The marina provides both covered and uncovered docks. You can also expect to find boat repair and maintenance services, a ship store, a restaurant, and a self-service pump outstation.
The marina is open every day during Summer – from April through September – however, you should call ahead if you’re planning a trip outside of this timeframe as working hours will vary.
Pictured is the Carters Lake Marina. There’s no private property along the shoreline making for a more tranquil experience.
Carters Lake Charters
Fish and Diversity
Boating and angling are the main attractions, and Carters Lake heavily leans into that. There are over half a dozen boat ramps you are free to choose from. Boat rentals, bait, fishing gear, and many other services are right at hand.
Not only that but the Georgia Department of Natural Resources fish-stocking program offers anglers plenty of diversity when it comes to species found in the lake.
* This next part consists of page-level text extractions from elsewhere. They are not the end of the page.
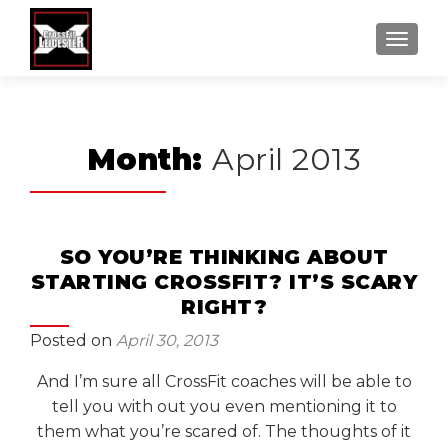
MENU
Month:
April 2013
SO YOU’RE THINKING ABOUT
STARTING CROSSFIT? IT’S SCARY
RIGHT?
Posted on
April 30, 2013
And I’m sure all CrossFit coaches will be able to
tell you with out you even mentioning it to
them what you’re scared of. The thoughts of it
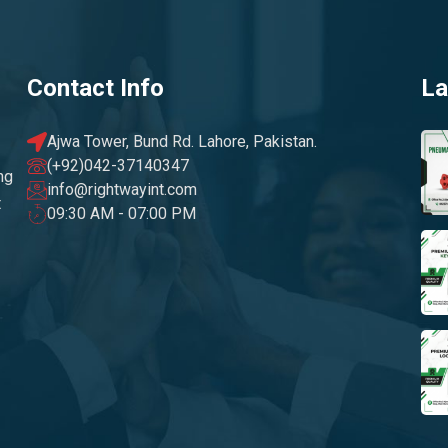
Contact Info
La
Ajwa Tower, Bund Rd. Lahore, Pakistan.
(+92)042-37140347
ng
info@rightwayint.com
t
09:30 AM - 07:00 PM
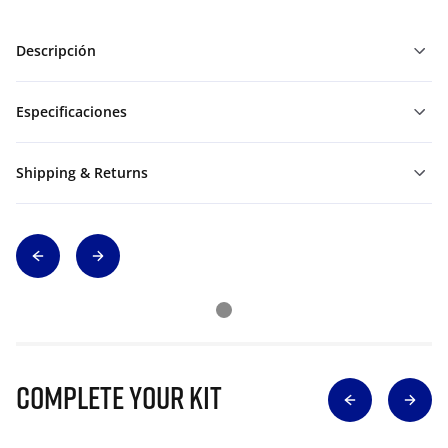
Descripción
Especificaciones
Shipping & Returns
Complete Your Kit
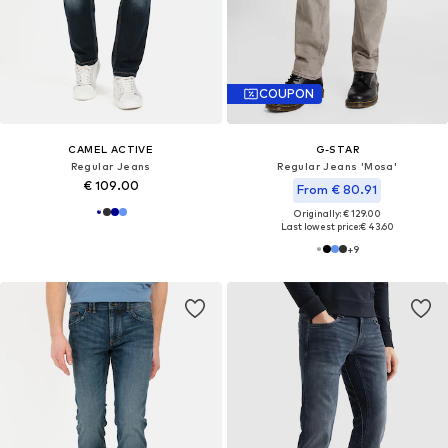
COUPON
CAMEL ACTIVE
G-STAR
Regular Jeans
Regular Jeans 'Mosa'
€ 109.00
From € 80.91
Originally: € 129.00
Last lowest price:
€ 43.60
+
9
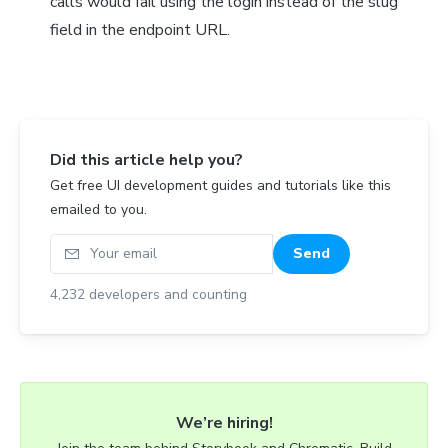
calls would fail using the login instead of the slug
field in the endpoint URL.
Did this article help you?
Get free UI development guides and tutorials like this
emailed to you.
Your email
Send
4,232
developers and counting
We’re hiring!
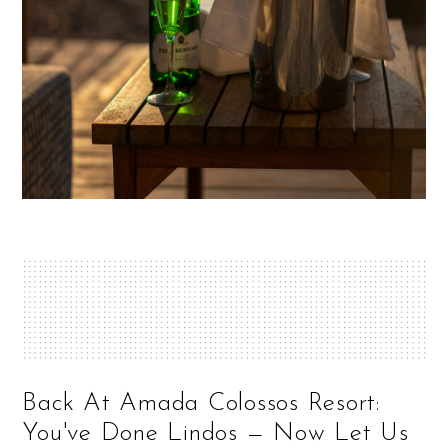
Back At Amada Colossos Resort:
You've Done Lindos — Now Let Us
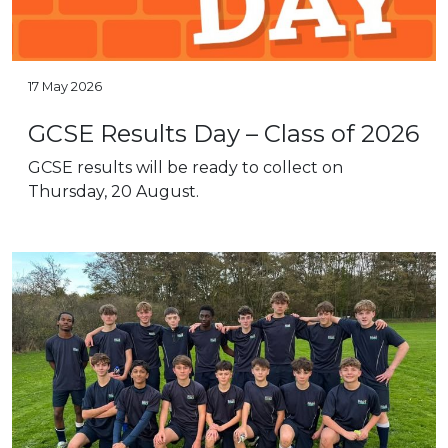
17 May 2026
GCSE Results Day – Class of 2026
GCSE results will be ready to collect on
Thursday, 20 August.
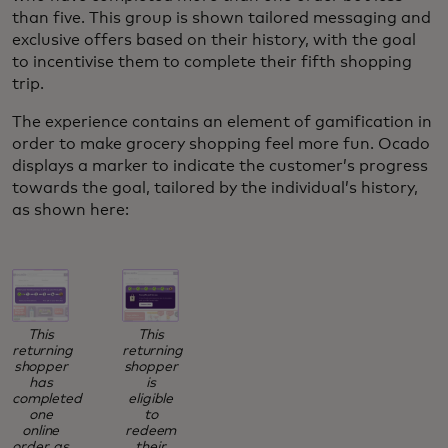
than five. This group is shown tailored messaging and
exclusive offers based on their history, with the goal
to incentivise them to complete their fifth shopping
trip.
The experience contains an element of gamification in
order to make grocery shopping feel more fun. Ocado
displays a marker to indicate the customer’s progress
towards the goal, tailored by the individual’s history,
as shown here:
This
This
returning
returning
shopper
shopper
has
is
completed
eligible
one
to
online
redeem
order, as
their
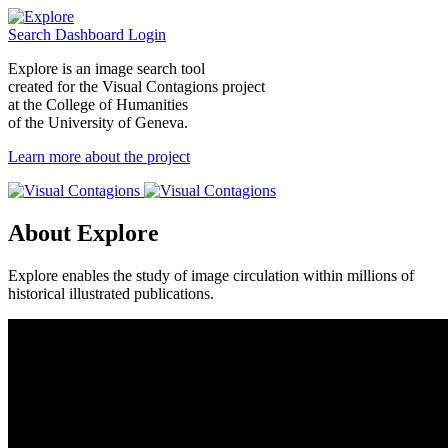
Search
Dashboard
Login
Explore is an image search tool
created for the Visual Contagions project
at the College of Humanities
of the University of Geneva.
Learn more about the project
About Explore
Explore enables the study of image circulation within millions of
historical illustrated publications.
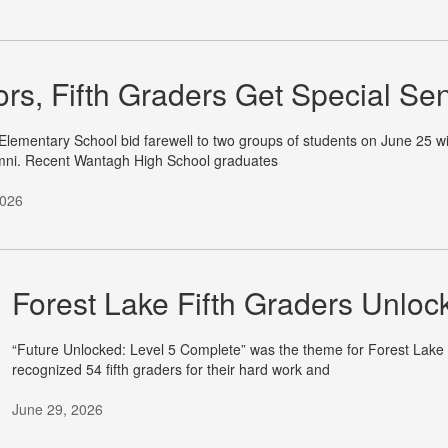
ors, Fifth Graders Get Special Se
lementary School bid farewell to two groups of students on June 25 with
mni. Recent Wantagh High School graduates
2026
Forest Lake Fifth Graders Unloc
“Future Unlocked: Level 5 Complete” was the theme for Forest Lak
recognized 54 fifth graders for their hard work and
June 29, 2026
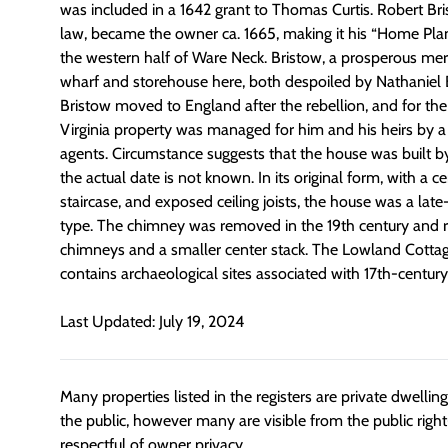
was included in a 1642 grant to Thomas Curtis. Robert Bris
law, became the owner ca. 1665, making it his “Home Pla
the western half of Ware Neck. Bristow, a prosperous me
wharf and storehouse here, both despoiled by Nathaniel B
Bristow moved to England after the rebellion, and for the 
Virginia property was managed for him and his heirs by a 
agents. Circumstance suggests that the house was built by
the actual date is not known. In its original form, with a c
staircase, and exposed ceiling joists, the house was a lat
type. The chimney was removed in the 19th century and 
chimneys and a smaller center stack. The Lowland Cottage
contains archaeological sites associated with 17th-centu
Last Updated: July 19, 2024
Many properties listed in the registers are private dwelli
the public, however many are visible from the public righ
respectful of owner privacy.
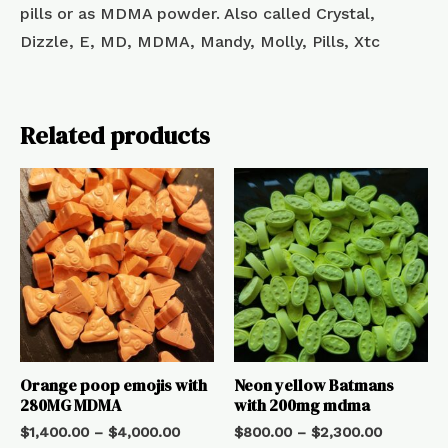
pills or as MDMA powder. Also called Crystal,
Dizzle, E, MD, MDMA, Mandy, Molly, Pills, Xtc
Related products
Orange poop emojis with
Neon yellow Batmans
280MG MDMA
with 200mg mdma
$
1,400.00
–
$
4,000.00
$
800.00
–
$
2,300.00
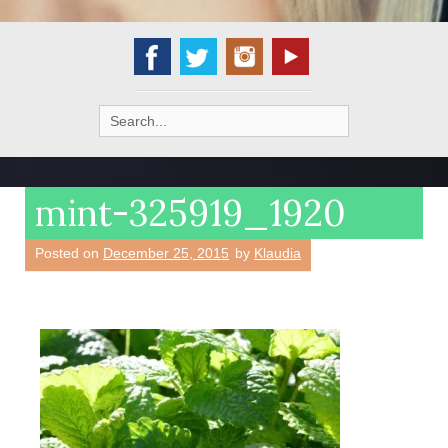
Search
for:
mint-325919_1920
Posted on
December 25, 2015
by
Klaudia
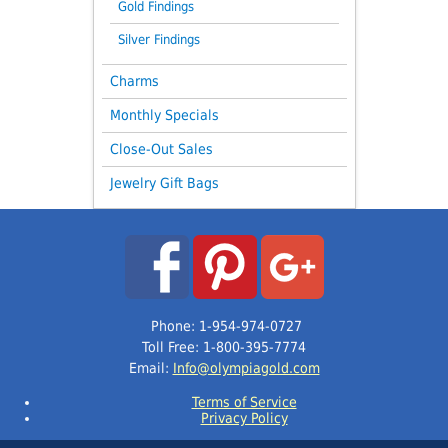
Gold Findings
Silver Findings
Charms
Monthly Specials
Close-Out Sales
Jewelry Gift Bags
Phone: 1-954-974-0727
Toll Free: 1-800-395-7774
Email:
Info@olympiagold.com
Terms of Service
Privacy Policy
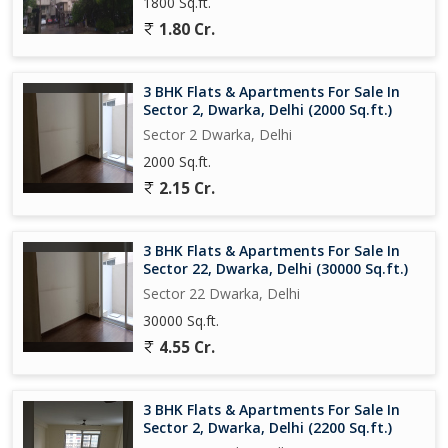
1800 Sq.ft.
1.80 Cr.
3 BHK Flats & Apartments For Sale In
Sector 2, Dwarka, Delhi (2000 Sq.ft.)
Sector 2 Dwarka, Delhi
2000 Sq.ft.
2.15 Cr.
3 BHK Flats & Apartments For Sale In
Sector 22, Dwarka, Delhi (30000 Sq.ft.)
Sector 22 Dwarka, Delhi
30000 Sq.ft.
4.55 Cr.
3 BHK Flats & Apartments For Sale In
Sector 2, Dwarka, Delhi (2200 Sq.ft.)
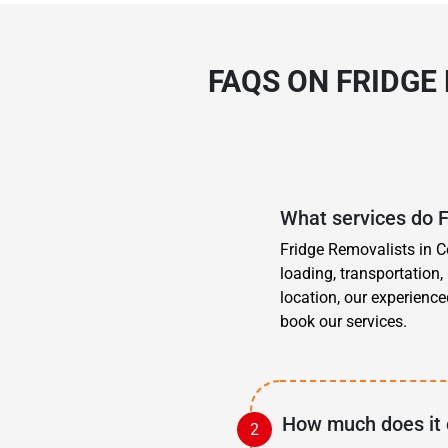
FAQS ON FRIDGE
What services do 
Fridge Removalists in C
loading, transportation
location, our experience
book our services.
How much does it 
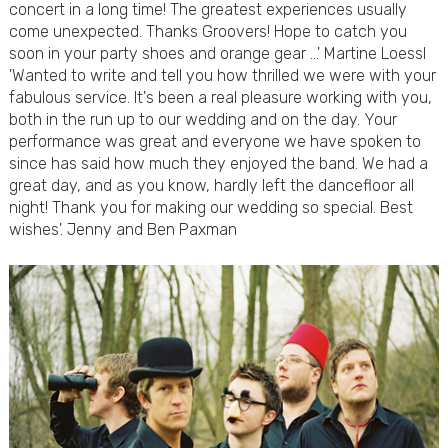
concert in a long time! The greatest experiences usually
come unexpected. Thanks Groovers! Hope to catch you
soon in your party shoes and orange gear …' Martine Loessl
'Wanted to write and tell you how thrilled we were with your
fabulous service. It's been a real pleasure working with you,
both in the run up to our wedding and on the day. Your
performance was great and everyone we have spoken to
since has said how much they enjoyed the band. We had a
great day, and as you know, hardly left the dancefloor all
night! Thank you for making our wedding so special. Best
wishes'. Jenny and Ben Paxman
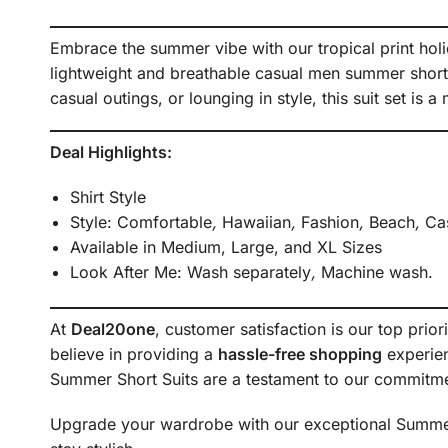
Embrace the summer vibe with our tropical print holi
lightweight and breathable casual men summer short 
casual outings, or lounging in style, this suit set is
Deal Highlights:
Shirt Style
Style:
Comfortable
,
Hawaiian
,
Fashion
,
Beach
,
Cas
Available in Medium, Large, and XL Sizes
Look After Me:
Wash separately
,
Machine wash.
At
Deal20one
, customer satisfaction is our top prior
believe in providing a
hassle-free shopping
experien
Summer Short Suits are a testament to our commitme
Upgrade your wardrobe with our exceptional Summer S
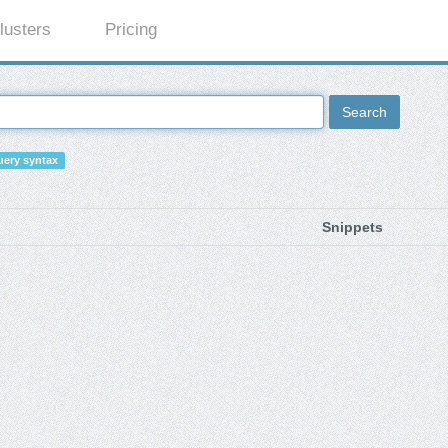
lusters
Pricing
Search
ery syntax
Snippets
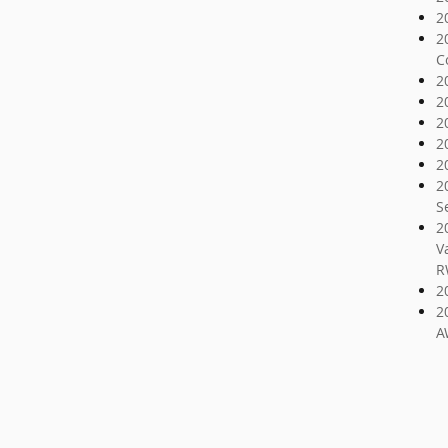
2
2
C
2
2
2
2
2
2
S
2
V
R
2
2
A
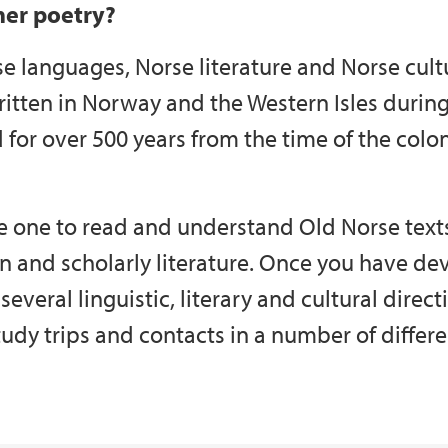
her poetry?
se languages, Norse literature and Norse cult
ritten in Norway and the Western Isles duri
d for over 500 years from the time of the colon
le one to read and understand Old Norse text
n and scholarly literature. Once you have deve
 several linguistic, literary and cultural direct
tudy trips and contacts in a number of differe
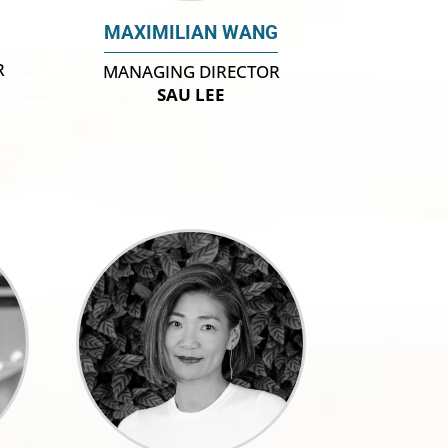
MAXIMILIAN WANG
R
MANAGING DIRECTOR
SAU LEE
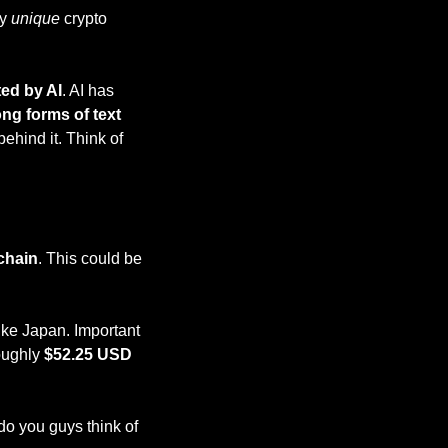
y 
unique 
crypto 
ted by AI
. AI has 
ong forms of text
ehind it. Think of 
chain
. This could be 
ke Japan. Important 
oughly 
$52.25 USD
do you guys think of 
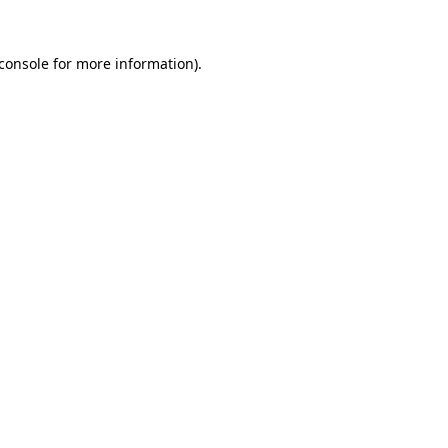
console
for more information).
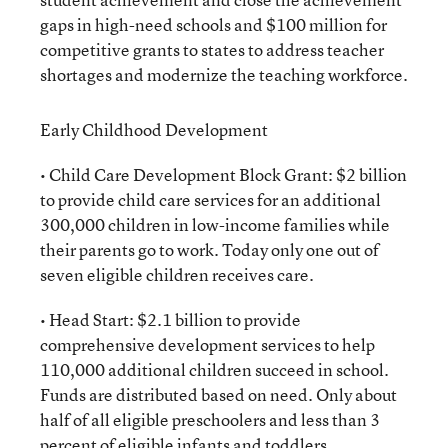
gaps in high-need schools and $100 million for
competitive grants to states to address teacher
shortages and modernize the teaching workforce.
Early Childhood Development
• Child Care Development Block Grant: $2 billion
to provide child care services for an additional
300,000 children in low-income families while
their parents go to work. Today only one out of
seven eligible children receives care.
• Head Start: $2.1 billion to provide
comprehensive development services to help
110,000 additional children succeed in school.
Funds are distributed based on need. Only about
half of all eligible preschoolers and less than 3
percent of eligible infants and toddlers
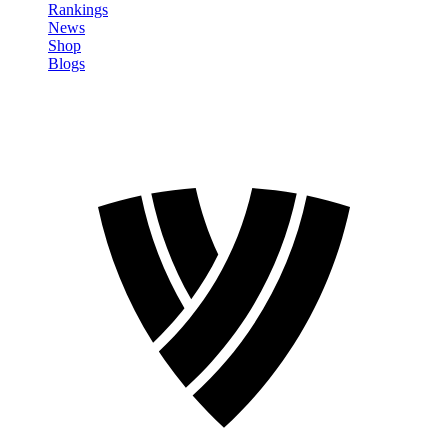
Rankings
News
Shop
Blogs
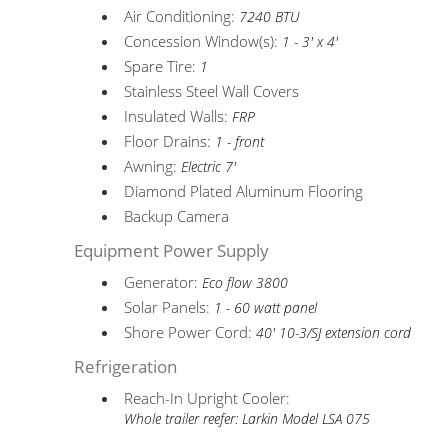
Air Conditioning:
7240 BTU
Concession Window(s):
1 - 3' x 4'
Spare Tire:
1
Stainless Steel Wall Covers
Insulated Walls:
FRP
Floor Drains:
1 - front
Awning:
Electric 7'
Diamond Plated Aluminum Flooring
Backup Camera
Equipment Power Supply
Generator:
Eco flow 3800
Solar Panels:
1 - 60 watt panel
Shore Power Cord:
40' 10-3/SJ extension cord
Refrigeration
Reach-In Upright Cooler:
Whole trailer reefer: Larkin Model LSA 075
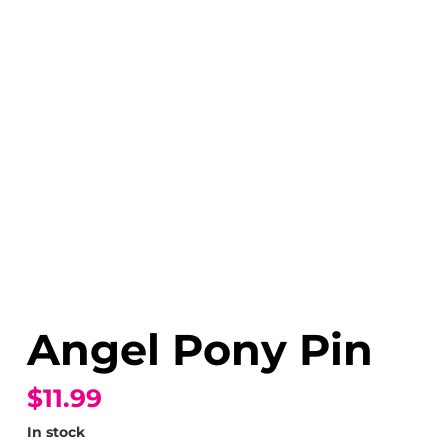
Angel Pony Pin
$11.99
In stock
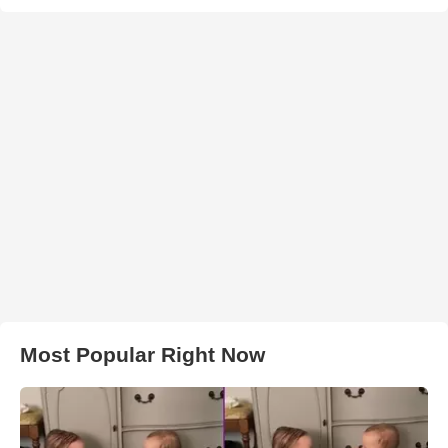
Most Popular Right Now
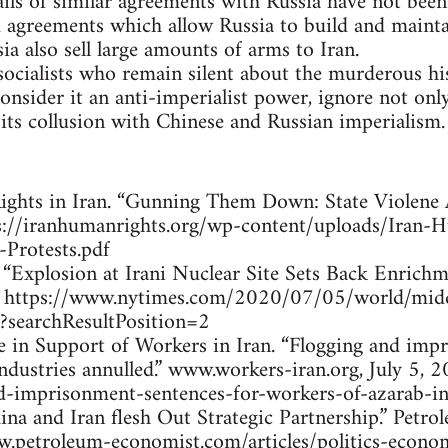
ails of similar agreements with Russia have not been
 agreements which allow Russia to build and maintai
a also sell large amounts of arms to Iran.
socialists who remain silent about the murderous hi
nsider it an anti-imperialist power, ignore not only
its collusion with Chinese and Russian imperialism.
ghts in Iran. “Gunning Them Down: State Violene Ag
s://iranhumanrights.org/wp-content/uploads/Iran
Protests.pdf
al, “Explosion at Irani Nuclear Site Sets Back Enri
0. https://www.nytimes.com/2020/07/05/world/midd
?searchResultPosition=2
ce in Support of Workers in Iran. “Flogging and imp
dustries annulled.” www.workers-iran.org, July 5, 2
nd-imprisonment-sentences-for-workers-of-azarab-in
ina and Iran flesh Out Strategic Partnership.” Pet
w.petroleum-economist.com/articles/politics-econo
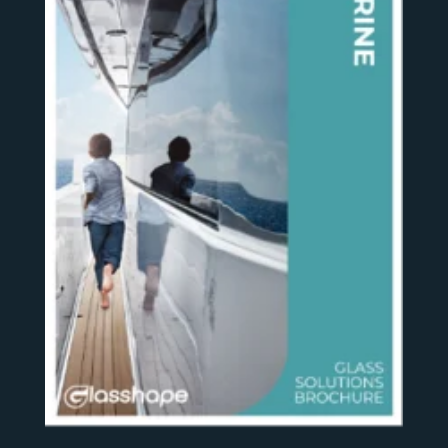
SEE MORE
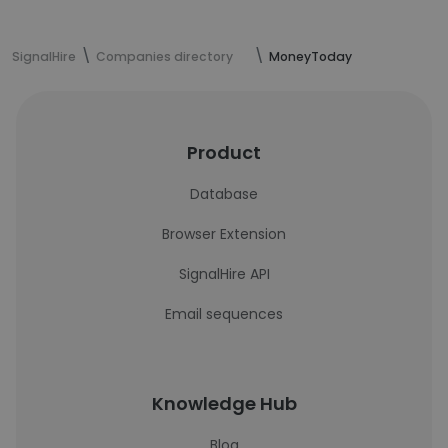
SignalHire
Companies directory
MoneyToday
Product
Database
Browser Extension
SignalHire API
Email sequences
Knowledge Hub
Blog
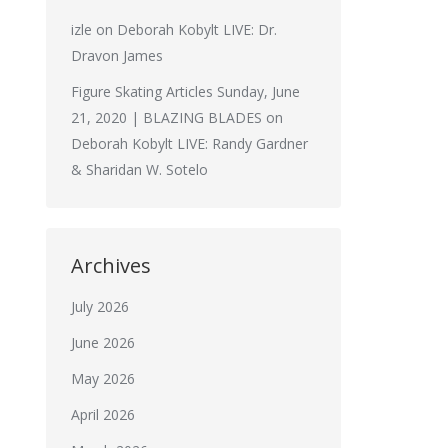
izle
on
Deborah Kobylt LIVE: Dr.
Dravon James
Figure Skating Articles Sunday, June
21, 2020 | BLAZING BLADES
on
Deborah Kobylt LIVE: Randy Gardner
& Sharidan W. Sotelo
Archives
July 2026
June 2026
May 2026
April 2026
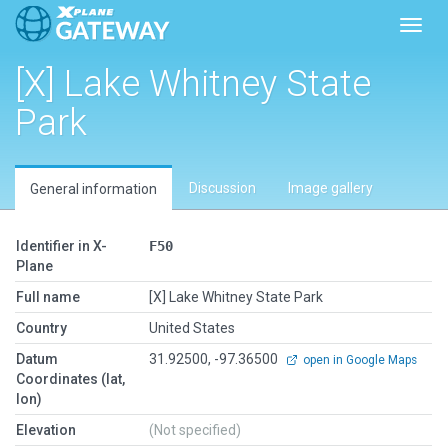
Toggl
[X] Lake Whitney State
Park
Discussion
Image gallery
General information
Identifier in X-
F50
Plane
Full name
[X] Lake Whitney State Park
Country
United States
Datum
31.92500, -97.36500
open in Google Maps
Coordinates (lat,
lon)
Elevation
(Not specified)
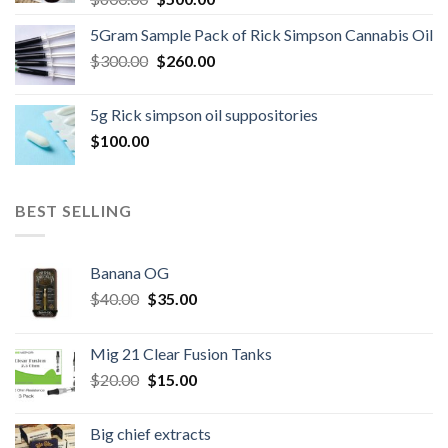
price
price
5Gram Sample Pack of Rick Simpson Cannabis Oil
was:
is:
Original
Current
$
300.00
$600.00.
$
260.00
$500.00.
price
price
was:
is:
5g Rick simpson oil suppositories
$300.00.
$260.00.
$
100.00
BEST SELLING
Banana OG
Original
Current
$
40.00
$
35.00
price
price
was:
is:
Mig 21 Clear Fusion Tanks
$40.00.
$35.00.
Original
Current
$
20.00
$
15.00
price
price
was:
is:
Big chief extracts
$20.00.
$15.00.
The spotted bass is the dominant fish found in Carters Lake. You can typically expect a catch to be around 1 pound. However, the deep waters are also full of bigger, 3-4 pound spots waiting to be reeled in.
Stripers are a big draw to Carters Lake. Most are 5-10 pounds, but stripers can range anywhere from 1-30 pounds – making them the more impressive catch you can angle.
Angling for striped bass is better done in the cooler months, while the best spots to hit are near the Doll Mountain ramp and the biggest island in the Coosawatte River arm of the lake.
The hybrid bass also represents one of the trophy fish to be found at Carters Lake, reaching over 10 pounds. This fish is continuously restocked, but you may find their numbers to still remain small.
The largemouth bass isn’t a particularly large percentage of the lake’s black bass population. However, they can still be readily found. Largemouth can come in different sizes – most will be around a pound, but 7-8 pound fish can also be expected.
At Carters Lake, the typical flathead catfish is 5-8 pounds. However, this type is outnumbered by the more common, 1.5-pound channel catfish and rear but present Bullhead Catfish
The walleye is yet another fish that relies on annual fingerling restockings to keep its numbers up. Older fish may be over 5 pounds, while more recent additions will be in the 1-2 pound range.
Crappie numbers aren’t too high and are usually less than a pound. Although you could also come across 1.5-pound fish.
There is an ample bream population in Carters Lake, but most individuals will be less than 6 inches in length.